Es war ein denkwürdiger Auftritt, nicht nur, weil man eine „Legende“ hören konnte, die am „Birth of the Cool“ maßgeblich beteiligt war, sondern vor allem, weil sie auf den Legendenstatus getrost verzichten kann: Was Erfindungsreichtum und Spielwitz anbelangt, sieht neben dem 82-jährigen Konitz schnell jemand alt aus – allerdings nicht das exzellente deutsch-israelische Trio Minsarah, das ihn begleitet, um die unter dem Namen Lee Konitz New Quartet aufgenommene CD „Live at the Village Vanguard“ (Enja) zu promoten.

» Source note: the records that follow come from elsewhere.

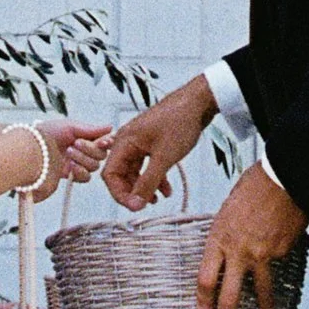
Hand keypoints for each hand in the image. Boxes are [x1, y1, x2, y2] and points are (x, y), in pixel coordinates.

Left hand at [30, 120, 112, 202]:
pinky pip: (84, 177)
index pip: (102, 142)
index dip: (105, 142)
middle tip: (76, 143)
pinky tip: (70, 166)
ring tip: (68, 152)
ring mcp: (76, 164)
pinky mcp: (70, 176)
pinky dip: (80, 171)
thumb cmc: (46, 134)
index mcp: (82, 137)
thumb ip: (91, 130)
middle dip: (90, 149)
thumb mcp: (69, 127)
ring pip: (93, 167)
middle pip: (100, 156)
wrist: (30, 149)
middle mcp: (81, 151)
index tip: (103, 141)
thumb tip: (110, 127)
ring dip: (83, 159)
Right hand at [103, 74, 215, 209]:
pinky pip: (147, 165)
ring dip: (145, 187)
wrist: (199, 102)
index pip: (110, 174)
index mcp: (124, 142)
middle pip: (121, 174)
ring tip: (158, 200)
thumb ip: (147, 182)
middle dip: (132, 191)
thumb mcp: (163, 158)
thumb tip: (135, 203)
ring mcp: (140, 142)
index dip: (119, 193)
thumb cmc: (179, 122)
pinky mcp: (152, 143)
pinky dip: (155, 178)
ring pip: (136, 171)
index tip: (134, 206)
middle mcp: (128, 142)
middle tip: (145, 205)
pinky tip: (166, 189)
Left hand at [195, 162, 308, 308]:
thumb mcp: (227, 211)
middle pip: (229, 296)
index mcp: (219, 238)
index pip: (206, 279)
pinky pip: (277, 261)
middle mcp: (239, 251)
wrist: (283, 178)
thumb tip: (227, 252)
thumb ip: (225, 235)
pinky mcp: (282, 252)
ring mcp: (262, 254)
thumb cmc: (253, 188)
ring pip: (261, 288)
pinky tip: (280, 240)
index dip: (203, 299)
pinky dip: (278, 256)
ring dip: (262, 304)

Die fängt Konitz’ stupend breites Spektrum zwischen fast schüchterner Zärtlichkeit und kühner Dekonstruktion exemplarisch ein; auf die gutgelaunt grantelnde Performance, die Konitz im Porgy & Bess nebenher ablieferte und die prächtig in einen Woody-Allen-Film gepasst hätte („Würden Sie das Licht in der Bar ausmachen?! – Sie sollen sich nicht davorstellen, sie sollen es abdrehen!“), muss man freilich verzichten – und wird dennoch überreich beschenkt, wenn Konitz geliebten alten Hadern wie „Cherokee“ oder „I Remember You“ neues Leben einhaucht, indem er, dieser Tristram Shandy des Saxofons, neue Um- und Abwege findet, das Terrain des Great American Songbooks abzuschreiten. Intensität, so kann man hier lernen, ist keine Frage der Verausgabung, sondern der Komplexität und der Konzentration; die aber wiederum keiner so lässig umsetzt wie Lee Konitz – verdammt cool eben!